Des cadavres à la pelle, des enquêteurs pugnaces, des juges dépassés, du sang, de la chique et des larmes : l’édition française se redécouvre une passion pour les faits divers. Depuis deux ans, titres et collections fleurissent pour satisfaire une tocade qui n’a rien de nouveau. Voilà bien longtemps que les éditeurs, en France, s’échinent à trouver la martingale du true crime, ces enquêtes minutieuses menées sur des affaires criminelles réelles et traitées avec les outils de la narration romanesque. Même André Gide (1869-1951), passionné de faits divers et directeur d’une éphémère collection chez Gallimard, s’y cassa les dents. Sur les dix titres prévus, sa collection « Ne jugez pas » n’en compta que trois, publiés entre 1930 et 1931.

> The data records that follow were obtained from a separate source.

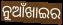
ନୁଆଁଖାଇର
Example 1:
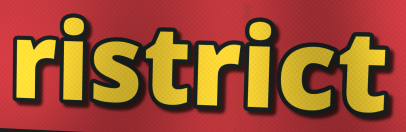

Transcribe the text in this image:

ristrict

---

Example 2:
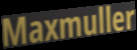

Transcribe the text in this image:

Maxmuller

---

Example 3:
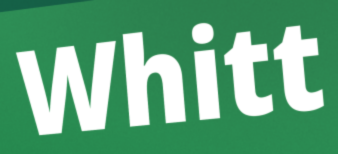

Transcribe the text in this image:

Whitt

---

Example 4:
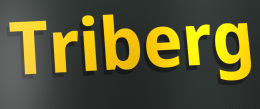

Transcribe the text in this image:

Triberg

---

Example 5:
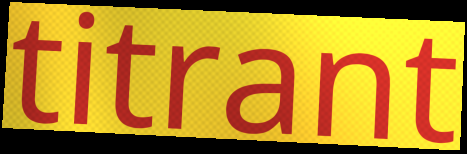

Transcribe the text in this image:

titrant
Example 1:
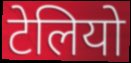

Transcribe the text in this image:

टेलियो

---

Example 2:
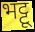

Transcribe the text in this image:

भट्टू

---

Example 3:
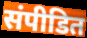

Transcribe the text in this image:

संपीडित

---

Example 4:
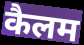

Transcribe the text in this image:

कैलम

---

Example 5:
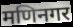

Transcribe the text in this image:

मणिनगर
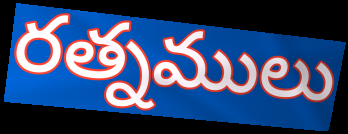
రత్నములు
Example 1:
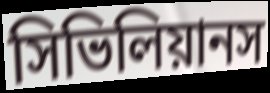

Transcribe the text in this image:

Depuis, les multiples tentatives de donner corps et forme à ce « mauvais genre » ont connu une réussite relative, attachée à un titre davantage qu’à une collection. Albin Michel a publié dans les années 1930 les ouvrages fouillés du magistrat Pierre Bouchardon ; Fleuve noir s’est essayé à l’exercice en 1992-1994 avec sa collection « Crime Story », souvent consacrée à des faits divers à portée historique. D’autres maisons puisent dans les catalogues étrangers le temps d’un « coup », comme les Editions du Rocher, qui publient en 2007 le maître ouvrage Zodiac, de Robert Graysmith, consacré à un tueur en série californien qui sévît en 1968 et 1969. Plus récemment, les Editions Marchialy, qui disposent d’un riche catalogue étranger, ont su donner aussi la parole à des auteurs français (Lieutenant Versiga, de Raphaël Malkin, 2022 ; Les Fantômes du lac, de Manon Gauthier-Faure, 2024), souvent influencés par le style des maîtres, surtout américains – un horizon pratiquement indépassable.